Friday, March 8, 2013

A Month in the Life of Pacific Gardens

While Pacific Gardens still was under construction, we shareholder / developers used to discuss our vision of what it would be like to live in cohousing.

Kathryn recounted her experience of living in a housing cooperative* in London, Ontario. She said it had been a really cool place. It was a hub of interesting and fun activities, not just for the people who lived there, but for the larger community as well. She envisaged that Pacific Gardens would play a similar role in Nanaimo.

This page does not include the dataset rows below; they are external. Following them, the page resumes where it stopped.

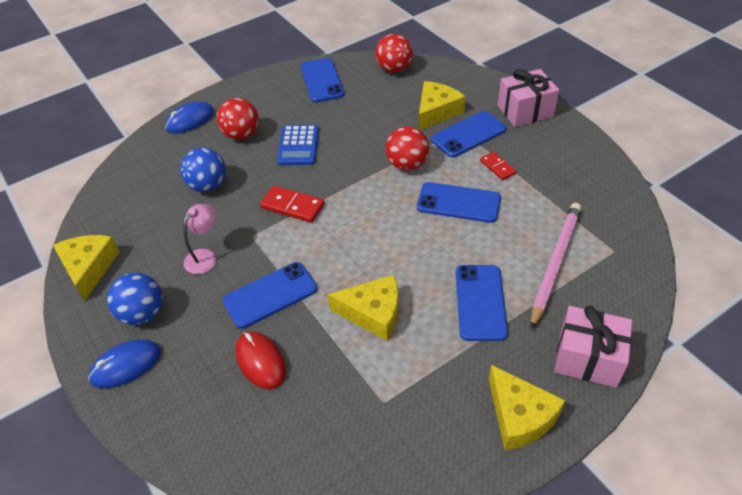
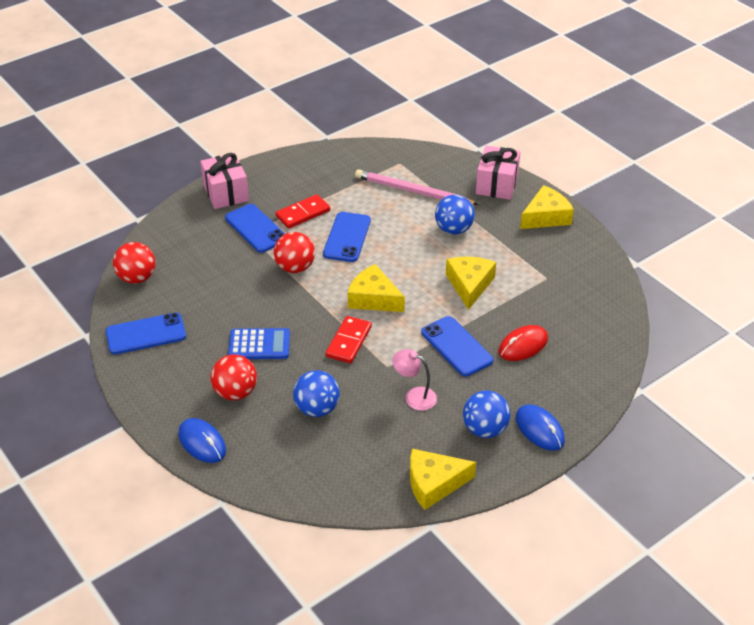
camera: 95 degrees left, 5 degrees down
(436, 112) = (218, 248): yellow cheese -> yellow cheese (373, 298)
(480, 302) = (453, 229): blue phone -> blue ball
(497, 167) = (303, 213): red domino -> red domino, size x1.57

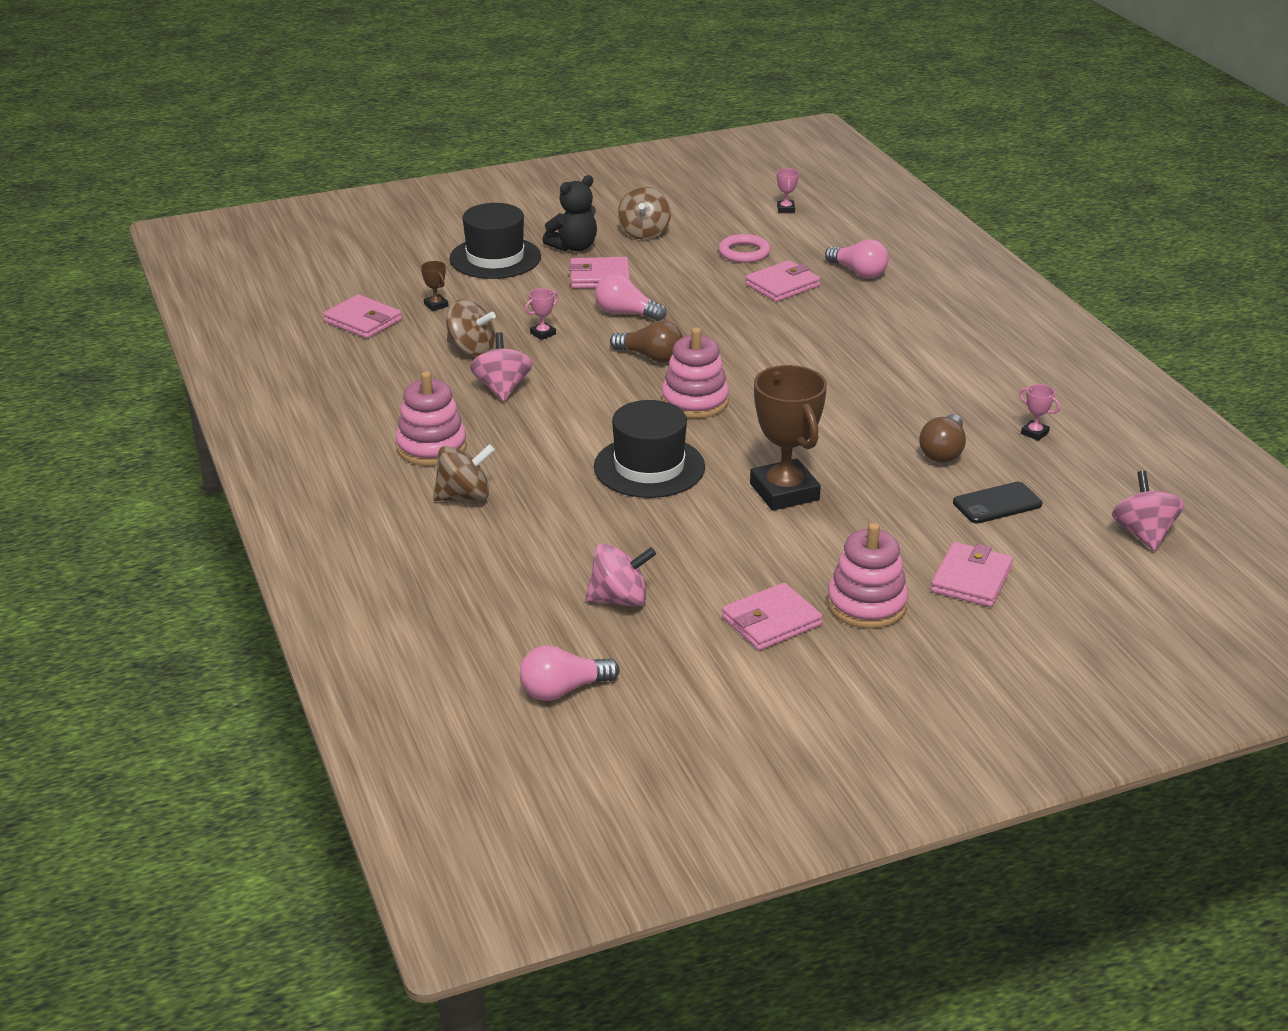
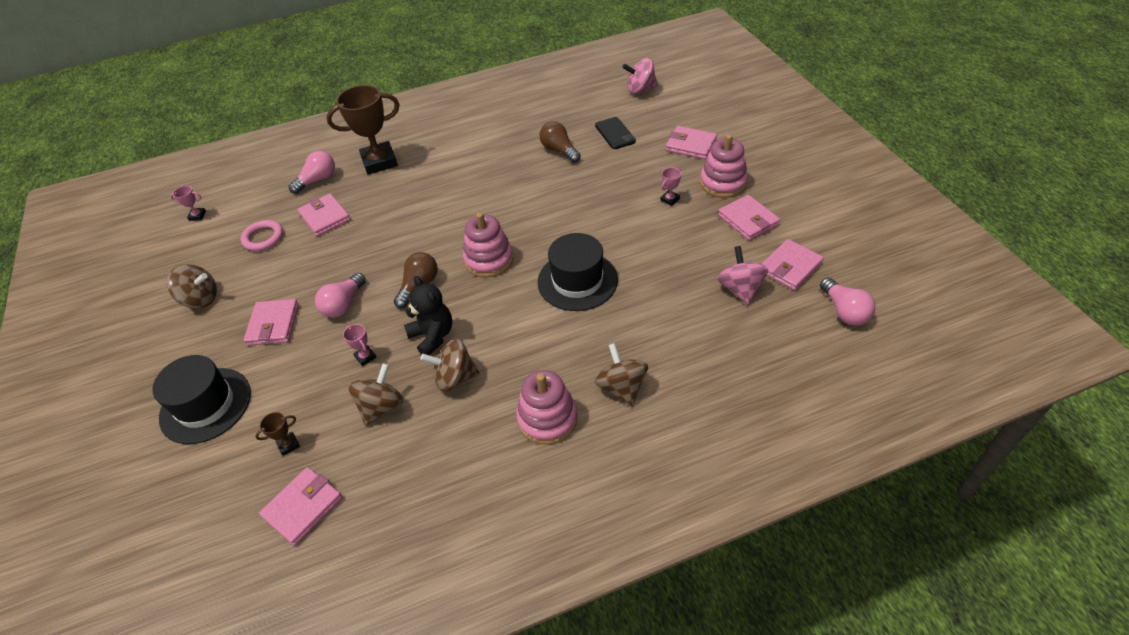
camera: 85 degrees left, 15 degrees up
(502, 388) = (455, 377): pink spinning top -> brown spinning top
(574, 247) = (208, 346): black teddy bear -> black teddy bear (433, 336)
(660, 651) = (790, 267): none -> pink wallet
(784, 492) = (606, 215): brown trophy -> brown trophy (379, 162)
(943, 452) = (559, 150): brown light bulb -> brown light bulb turned 150 degrees counterclockwise
(1034, 433) = (540, 117): pink trophy -> pink trophy (670, 199)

When I saw the March issue of The Bloomin’ News, the newsletter that Sharon publishes, it brought home to me the fact that Kathryn’s dream had come true. Just check out a month in the life of Pacific Gardens; in this case it was February 2013:

  • 3 birthday parties, the youngest 1, the oldest 83
  • 1 NVC [Non-Violent Communication] workshop
  • seeds have sprouted in cold frames
  • Family Sing
  • 2 residents got pneumonia
  • at least one "Ladies Night" get together
  • Nanaimo Green Party AGM
  • a flood [involving the central hot water heater]
  • someone learned a new magic trick
  • someone went nude bungee jumping [offsite, at the Nanaimo River!]
  • one Qi Gong lesson
  • 4 men's group sessions
  • work progressed in "front yard" by pond
  • a fun group game of Encore [described in Kathryn's blog post entitled With A Song in My Heart]
  • we successfully defended the community against Smart Meters for the 4th time [Proud Members of Team Tinfoil and Team Tinfoil Stands Firm]
  • 3 pairs of ducks nested
  • a small walking club began
  • we purchased 20 new chairs for the dining hall
  • 8 yoga classes
  • the floor seams were repaired
  • the snowdrops and crocus bloomed
  • 1500 plus people viewed one of our Facebook posts!
  • 5 community meetings
  • 4 meditation sessions
  • a community circle
  • a book club meeting
  • 4 community potlucks [you are welcome to join us for our potlucks at 6:00 pm on Thursdays]
  • 1 Council of Canadians meeting
  • the garden was visited by several deer
  • 2 residents were hospitalized
  • the frogs began singing
  • potholes [in the parking lot] were refilled
  • neighbours enjoyed each other
  • the community got stronger

  • What modest Sharon did not include in her list was that a useful newsletter was published to help residents keep on top of what was going on. Thank you, Sharon!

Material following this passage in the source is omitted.